Items from a data source »
»»
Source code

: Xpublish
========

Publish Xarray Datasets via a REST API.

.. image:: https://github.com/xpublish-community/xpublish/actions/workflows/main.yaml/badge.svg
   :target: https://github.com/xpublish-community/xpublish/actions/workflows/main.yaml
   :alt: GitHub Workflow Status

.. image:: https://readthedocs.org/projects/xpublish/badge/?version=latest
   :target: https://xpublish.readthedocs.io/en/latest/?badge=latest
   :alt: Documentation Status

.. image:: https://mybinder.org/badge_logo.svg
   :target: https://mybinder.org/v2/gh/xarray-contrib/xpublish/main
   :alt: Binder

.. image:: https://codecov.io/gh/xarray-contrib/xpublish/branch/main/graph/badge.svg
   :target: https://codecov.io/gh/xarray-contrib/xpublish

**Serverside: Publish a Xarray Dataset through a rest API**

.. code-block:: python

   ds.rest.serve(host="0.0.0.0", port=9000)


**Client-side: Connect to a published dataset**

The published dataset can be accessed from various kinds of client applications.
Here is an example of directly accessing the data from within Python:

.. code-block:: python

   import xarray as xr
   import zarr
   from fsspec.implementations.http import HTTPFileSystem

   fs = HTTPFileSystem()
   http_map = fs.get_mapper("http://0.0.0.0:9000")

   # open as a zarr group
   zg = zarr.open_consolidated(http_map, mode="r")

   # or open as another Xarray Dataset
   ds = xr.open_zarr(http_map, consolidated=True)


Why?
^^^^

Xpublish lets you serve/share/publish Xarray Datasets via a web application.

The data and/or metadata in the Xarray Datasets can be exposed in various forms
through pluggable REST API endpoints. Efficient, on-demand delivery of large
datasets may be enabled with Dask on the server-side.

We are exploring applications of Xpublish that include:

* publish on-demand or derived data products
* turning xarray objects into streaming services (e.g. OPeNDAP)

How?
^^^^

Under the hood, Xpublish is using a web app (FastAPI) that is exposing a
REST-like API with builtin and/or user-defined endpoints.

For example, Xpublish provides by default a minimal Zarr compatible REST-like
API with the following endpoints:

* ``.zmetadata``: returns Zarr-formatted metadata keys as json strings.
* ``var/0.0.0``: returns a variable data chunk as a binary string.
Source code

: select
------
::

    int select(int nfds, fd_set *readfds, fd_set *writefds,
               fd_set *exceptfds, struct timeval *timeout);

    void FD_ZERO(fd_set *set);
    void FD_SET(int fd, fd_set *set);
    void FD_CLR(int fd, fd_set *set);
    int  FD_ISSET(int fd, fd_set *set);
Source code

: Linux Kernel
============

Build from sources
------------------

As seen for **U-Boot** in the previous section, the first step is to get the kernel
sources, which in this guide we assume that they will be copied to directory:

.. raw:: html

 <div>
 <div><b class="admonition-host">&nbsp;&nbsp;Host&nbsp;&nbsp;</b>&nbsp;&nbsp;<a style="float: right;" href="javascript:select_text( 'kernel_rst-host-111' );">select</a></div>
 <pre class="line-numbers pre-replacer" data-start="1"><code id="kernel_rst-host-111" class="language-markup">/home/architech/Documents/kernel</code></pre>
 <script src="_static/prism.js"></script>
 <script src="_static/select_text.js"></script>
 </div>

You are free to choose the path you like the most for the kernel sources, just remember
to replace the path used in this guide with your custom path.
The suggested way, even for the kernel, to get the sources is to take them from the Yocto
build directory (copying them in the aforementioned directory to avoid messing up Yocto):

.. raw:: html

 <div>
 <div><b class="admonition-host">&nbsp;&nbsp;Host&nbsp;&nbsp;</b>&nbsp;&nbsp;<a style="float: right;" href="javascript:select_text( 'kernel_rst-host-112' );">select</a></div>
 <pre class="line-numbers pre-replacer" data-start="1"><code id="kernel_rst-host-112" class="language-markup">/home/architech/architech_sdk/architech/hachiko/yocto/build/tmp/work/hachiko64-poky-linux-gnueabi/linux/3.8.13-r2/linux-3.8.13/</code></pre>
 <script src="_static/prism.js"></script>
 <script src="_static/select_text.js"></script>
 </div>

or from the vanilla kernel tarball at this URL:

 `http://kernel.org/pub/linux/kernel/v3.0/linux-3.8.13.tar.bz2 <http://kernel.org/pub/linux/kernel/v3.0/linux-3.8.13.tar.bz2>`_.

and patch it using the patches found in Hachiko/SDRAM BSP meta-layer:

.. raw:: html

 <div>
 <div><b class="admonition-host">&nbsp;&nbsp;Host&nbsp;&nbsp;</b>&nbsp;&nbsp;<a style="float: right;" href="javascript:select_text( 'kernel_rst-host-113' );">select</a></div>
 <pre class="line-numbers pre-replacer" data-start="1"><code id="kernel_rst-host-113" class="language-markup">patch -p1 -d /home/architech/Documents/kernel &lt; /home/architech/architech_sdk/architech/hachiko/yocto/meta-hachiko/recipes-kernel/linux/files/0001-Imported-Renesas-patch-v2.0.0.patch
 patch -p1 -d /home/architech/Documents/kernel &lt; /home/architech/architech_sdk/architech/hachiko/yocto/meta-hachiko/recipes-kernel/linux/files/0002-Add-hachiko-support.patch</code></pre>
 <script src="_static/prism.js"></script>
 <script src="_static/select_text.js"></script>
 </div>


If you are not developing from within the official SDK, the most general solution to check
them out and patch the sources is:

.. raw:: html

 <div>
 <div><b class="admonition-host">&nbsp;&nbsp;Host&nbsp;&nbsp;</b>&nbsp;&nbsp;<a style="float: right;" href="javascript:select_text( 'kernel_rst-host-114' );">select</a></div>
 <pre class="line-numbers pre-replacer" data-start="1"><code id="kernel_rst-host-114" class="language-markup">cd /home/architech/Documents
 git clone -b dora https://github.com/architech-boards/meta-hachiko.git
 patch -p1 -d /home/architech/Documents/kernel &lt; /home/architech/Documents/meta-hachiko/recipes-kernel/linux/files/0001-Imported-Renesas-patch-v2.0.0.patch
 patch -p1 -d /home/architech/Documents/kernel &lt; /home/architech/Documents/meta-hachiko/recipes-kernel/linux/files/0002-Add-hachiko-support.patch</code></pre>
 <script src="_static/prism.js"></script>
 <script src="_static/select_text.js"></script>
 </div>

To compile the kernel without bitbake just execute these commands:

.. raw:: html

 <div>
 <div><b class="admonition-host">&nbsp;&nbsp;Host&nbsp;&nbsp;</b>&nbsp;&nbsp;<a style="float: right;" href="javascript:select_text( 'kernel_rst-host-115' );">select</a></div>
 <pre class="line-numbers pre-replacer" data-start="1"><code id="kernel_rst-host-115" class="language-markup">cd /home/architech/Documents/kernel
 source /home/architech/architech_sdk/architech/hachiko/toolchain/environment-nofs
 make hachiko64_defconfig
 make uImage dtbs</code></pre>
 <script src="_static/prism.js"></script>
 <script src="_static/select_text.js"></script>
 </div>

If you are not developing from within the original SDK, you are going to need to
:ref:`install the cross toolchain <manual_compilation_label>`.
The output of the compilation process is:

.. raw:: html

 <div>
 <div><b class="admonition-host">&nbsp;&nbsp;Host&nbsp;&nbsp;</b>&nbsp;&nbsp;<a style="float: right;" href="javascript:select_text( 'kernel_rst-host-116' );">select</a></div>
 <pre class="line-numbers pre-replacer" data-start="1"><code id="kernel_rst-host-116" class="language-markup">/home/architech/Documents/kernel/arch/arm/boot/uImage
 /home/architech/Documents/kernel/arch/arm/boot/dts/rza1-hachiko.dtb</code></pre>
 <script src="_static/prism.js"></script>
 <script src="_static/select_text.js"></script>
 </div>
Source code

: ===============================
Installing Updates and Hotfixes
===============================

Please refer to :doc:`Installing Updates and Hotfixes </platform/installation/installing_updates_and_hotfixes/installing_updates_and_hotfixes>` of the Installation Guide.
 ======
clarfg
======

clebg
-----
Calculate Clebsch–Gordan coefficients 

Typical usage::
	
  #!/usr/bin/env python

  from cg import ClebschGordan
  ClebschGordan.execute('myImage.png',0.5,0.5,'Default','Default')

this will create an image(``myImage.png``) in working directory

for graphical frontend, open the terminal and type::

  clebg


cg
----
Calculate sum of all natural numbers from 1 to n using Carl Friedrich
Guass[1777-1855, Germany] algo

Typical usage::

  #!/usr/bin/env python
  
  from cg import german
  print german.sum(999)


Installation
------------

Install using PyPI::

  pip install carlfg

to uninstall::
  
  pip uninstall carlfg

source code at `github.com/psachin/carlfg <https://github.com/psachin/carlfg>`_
««
TO-DO ITEM »
Using the data above, report how many lines include the string "most" and add nothing to the number.

THE ANSWER »
2